Some investigators with more of a prosecutorial mindset have trouble making that transition into corporate investigations, says King. “Some people get into it because they just want to catch the bad guys,” he says. “If you just have the mindset in compliance that you’re the sheriff, you’re going to have trouble in compliance.”

Stephen Naughton, a senior adviser at advisory firm Stone Turn and fellow Top Mind (2016), crossed paths with King when they both worked for PepsiCo. “He’s got one of the best analytical minds,” says Naughton of King. “He’s probably the best investigator I’ve ever seen.”

King has a knack for being not only an outstanding investigator but also an approachable person, says Naughton. That enables him to put those he questions at ease. “He performs very disarming interviews,” Naughton says. “People will tell him things they might be uncomfortable telling other people. They could trust him easily and quickly.”

To share experiences across the organization, King holds investigation summits within Mastercard, bringing together investigative teams from throughout the company to compare notes. “You’ve got different teams spearheading different things—corporate controllers, human resources, audit special investigations—so it helps to get all those people into a room and talk about best practices,” he says.
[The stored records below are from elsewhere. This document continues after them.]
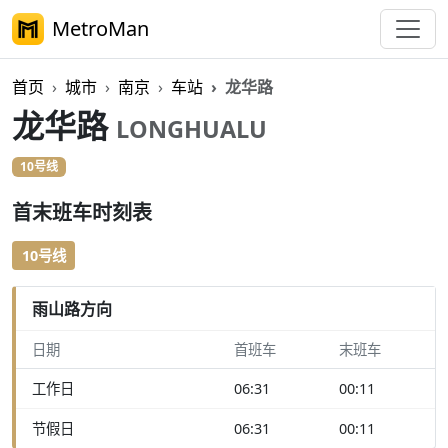
MetroMan
首页
城市
南京
车站
龙华路
龙华路
LONGHUALU
10号线
首末班车时刻表
10号线
雨山路方向
日期
首班车
末班车
工作日
06:31
00:11
节假日
06:31
00:11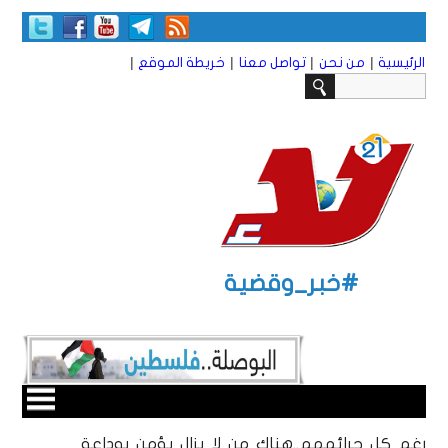
|
|
|
|
الرئيسية
من نحن
تواصل معنا
خريطة الموقع
#خبر_وقضية
رغم كل جرائمهم..هناك من لا يزال يؤمن بوداعة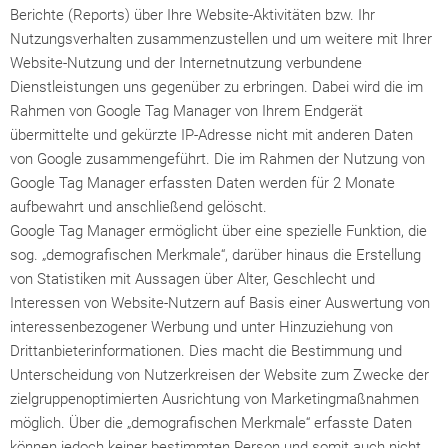
Berichte (Reports) über Ihre Website-Aktivitäten bzw. Ihr
Nutzungsverhalten zusammenzustellen und um weitere mit Ihrer
Website-Nutzung und der Internetnutzung verbundene
Dienstleistungen uns gegenüber zu erbringen. Dabei wird die im
Rahmen von Google Tag Manager von Ihrem Endgerät
übermittelte und gekürzte IP-Adresse nicht mit anderen Daten
von Google zusammengeführt. Die im Rahmen der Nutzung von
Google Tag Manager erfassten Daten werden für 2 Monate
aufbewahrt und anschließend gelöscht.
Google Tag Manager ermöglicht über eine spezielle Funktion, die
sog. „demografischen Merkmale“, darüber hinaus die Erstellung
von Statistiken mit Aussagen über Alter, Geschlecht und
Interessen von Website-Nutzern auf Basis einer Auswertung von
interessenbezogener Werbung und unter Hinzuziehung von
Drittanbieterinformationen. Dies macht die Bestimmung und
Unterscheidung von Nutzerkreisen der Website zum Zwecke der
zielgruppenoptimierten Ausrichtung von Marketingmaßnahmen
möglich. Über die „demografischen Merkmale“ erfasste Daten
können jedoch keiner bestimmten Person und somit auch nicht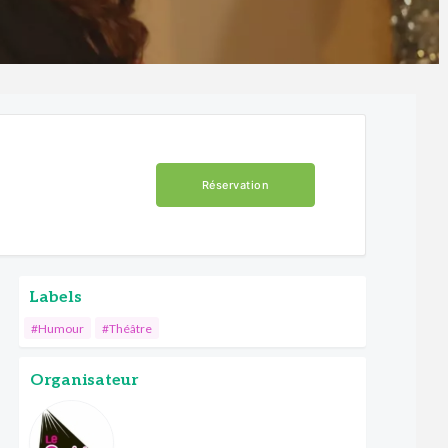
Réservation
Labels
#Humour
#Théâtre
Organisateur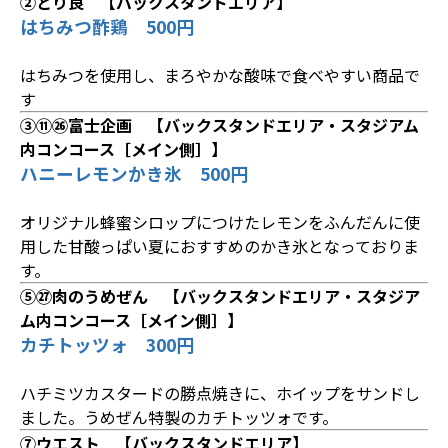
②とり良 【バックスタンドエリア】
はちみつ酢鶏 500円
はちみつを使用し、まろやかな酸味で食べやすい商品で
す
③⑪㉖富士企画 【バックスタンドエリア・スタジアム
内コンコース［メイン側］】
ハニーレモンかき氷 500円
オリジナル蜂蜜シロップにつけたレモンをふんだんに使
用した甘酸っぱい夏におすすめのかき氷となっておりま
す。
⑤㉗肉のうめぜん 【バックスタンドエリア・スタジア
ム内コンコース［メイン側］】
カチトッツォ 300円
ハチミツカスタードの勝点焼きに、ホイップをサンドし
ました。うめぜん特製のカチトッツォです。
⑦ウエスト 【バックスタンドエリア】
The different groups find there’s plenty they can learn from one another and leverage across the organization, especially with respect to uses of systems and technology. “We analyze a lot of metrics here, tracking almost everything, so we gather a lot of data working with other investigative functions,” he says. “That simple administrative step goes a long way to helping you see where you are.”
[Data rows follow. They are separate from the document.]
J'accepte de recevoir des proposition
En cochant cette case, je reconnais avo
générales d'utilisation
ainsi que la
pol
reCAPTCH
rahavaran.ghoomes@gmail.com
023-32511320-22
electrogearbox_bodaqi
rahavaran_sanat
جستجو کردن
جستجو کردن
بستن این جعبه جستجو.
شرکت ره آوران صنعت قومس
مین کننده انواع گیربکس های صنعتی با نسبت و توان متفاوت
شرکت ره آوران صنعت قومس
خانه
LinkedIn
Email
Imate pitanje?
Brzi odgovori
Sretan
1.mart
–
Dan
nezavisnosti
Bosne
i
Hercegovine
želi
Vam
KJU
In addition, King finds it of the utmost importance to interact with other investigative teams without relying entirely on technology. “You can’t do this job from a desk,” he says. “You have to go out and talk to people. You have to make yourself present.”
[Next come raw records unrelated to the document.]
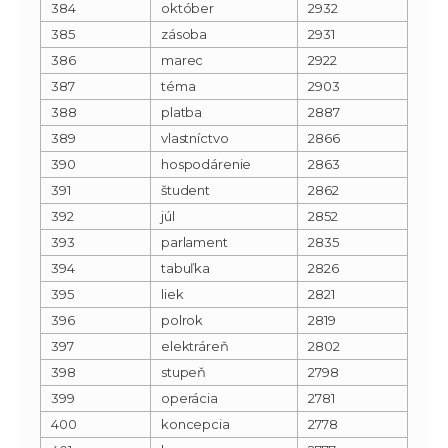
384
október
2932
385
zásoba
2931
386
marec
2922
387
téma
2903
388
platba
2887
389
vlastníctvo
2866
390
hospodárenie
2863
391
študent
2862
392
júl
2852
393
parlament
2835
394
tabuľka
2826
395
liek
2821
396
polrok
2819
397
elektráreň
2802
398
stupeň
2798
399
operácia
2781
400
koncepcia
2778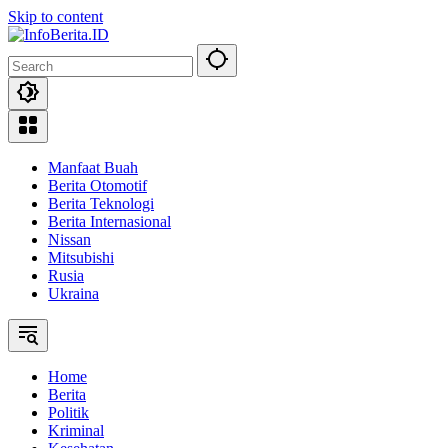
Skip to content
Manfaat Buah
Berita Otomotif
Berita Teknologi
Berita Internasional
Nissan
Mitsubishi
Rusia
Ukraina
Home
Berita
Politik
Kriminal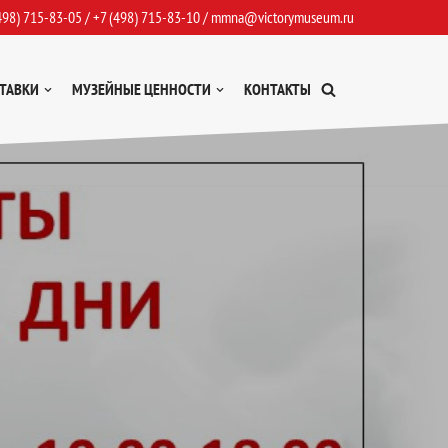
498) 715-83-05
/
+7 (498) 715-83-10
/
mmna@victorymuseum.ru
ТАВКИ
МУЗЕЙНЫЕ ЦЕННОСТИ
КОНТАКТЫ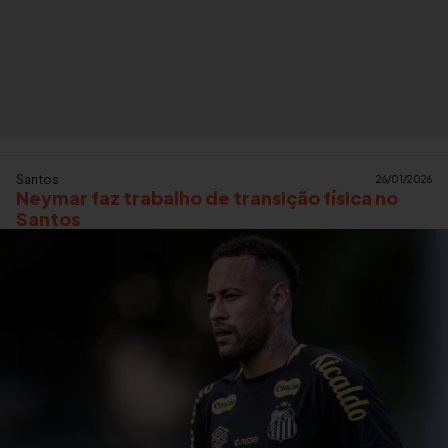
Santos
26/01/2026
Neymar faz trabalho de transição física no
Santos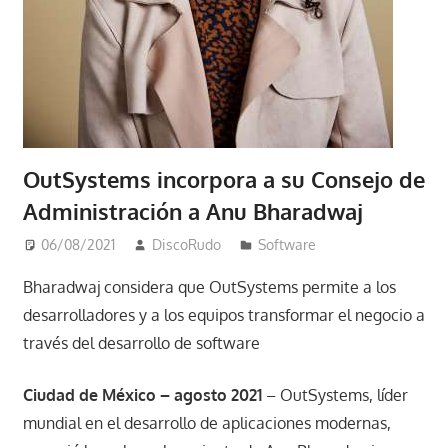
OutSystems incorpora a su Consejo de
Administración a Anu Bharadwaj
06/08/2021
DiscoRudo
Software
Bharadwaj considera que OutSystems permite a los
desarrolladores y a los equipos transformar el negocio a
través del desarrollo de software
Ciudad de México – agosto 2021
– OutSystems, líder
mundial en el desarrollo de aplicaciones modernas,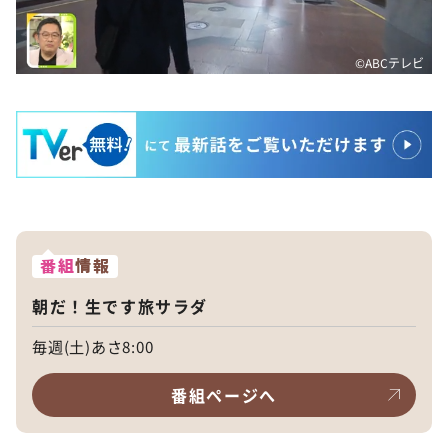
©️ABCテレビ
番組
情報
朝だ！生です旅サラダ
毎週(土)あさ8:00
番組ページへ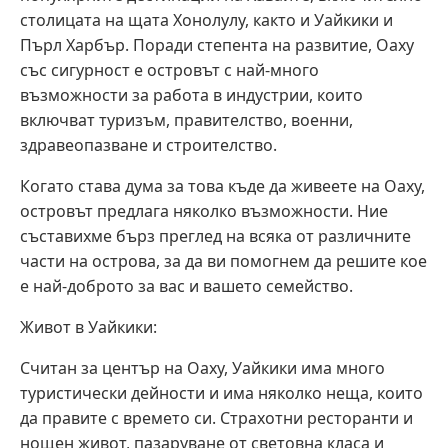
столицата на щата Хонолулу, както и Уайкики и
Пърл Харбър. Поради степента на развитие, Оаху
със сигурност е островът с най-много
възможности за работа в индустрии, които
включват туризъм, правителство, военни,
здравеопазване и строителство.
Когато става дума за това къде да живеете на Оаху,
островът предлага няколко възможности. Ние
съставихме бърз преглед на всяка от различните
части на острова, за да ви помогнем да решите кое
е най-доброто за вас и вашето семейство.
Живот в Уайкики:
Считан за център на Оаху, Уайкики има много
туристически дейности и има няколко неща, които
да правите с времето си. Страхотни ресторанти и
нощен живот, пазаруване от световна класа и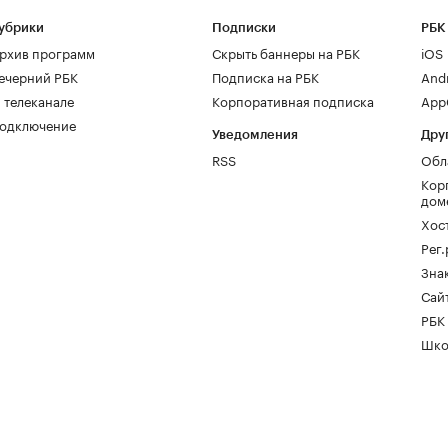
убрики
Подписки
РБК
рхив программ
Скрыть баннеры на РБК
iOS
ечерний РБК
Подписка на РБК
And
 телеканале
Корпоративная подписка
AppG
одключение
Уведомления
Дру
RSS
Обл
Кор
дом
Хос
Рег
Зна
Сайт
РБК
Шко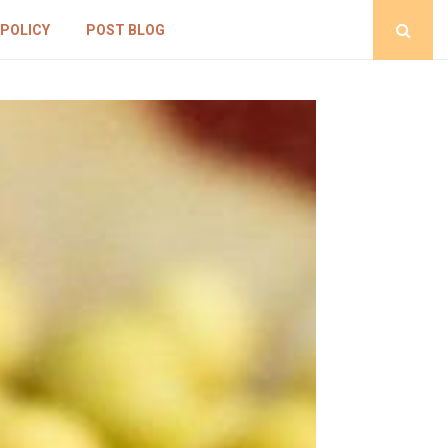
 POLICY
POST BLOG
One of the challenges King still navigates, despite all of the efforts that have been undertaken the past several years to set a positive tone in business, is fear. “People fear retaliation for raising their hand,” says King. They see the investigative process as a black hole with no transparency, he says.

Transparency with respect to corporate investigations is a legal mine field, especially in the modern legal era where companies are navigating voluntary disclosure programs, U.S. Sentencing Commission Guidelines, attorney-client privilege, and work-product doctrine. There are plenty of complicated legal reasons why the results of investigations can or should be disclosed, or not, although much of that debate focuses on whether to disclose findings to the government authorities, regulatory agencies, or other third parties.

Still, investigators need some means to help their stakeholders within understand how the investigative process works and what the company learns, he says. Employees and other potential whistleblowers might be more willing to come forward if they better understood what happens when they do, says King.

“More companies are putting out reports of what we do, what we are seeing, what areas or topics are a concern, so employees know we take this seriously,” he says. “That goes a long way to making employees comfortable.”

Mastercard’s report is shared with employees twice a year, says King. “This is the most widely read report in the company,” he says. “It’s getting messaging out to employees so they know they’re being heard, that when they report things, the company takes action.”

When King is not overseeing conduct or investigations at Mastercard, he enjoys unwinding with his wife and his four children, who are at various stages of college and high school study. The entire family is active in scouting, including his two sons who are Eagle scouts and a daughter who has joined the rebranded Boy Scouts, which is now co-ed. She likes it better than traditional scouting for girls, says King, because she can pursue the “extreme scouting” activities, which includes things like learning to use a knife and an ax.

The Mastercard exec is also a recreational musician, playing bass guitar in a band that explores everything from jazz and blues to country, ‘80s, and new wave music. They call themselves “Quadrasaurus,” or “four ancient dinosaurs,” he says.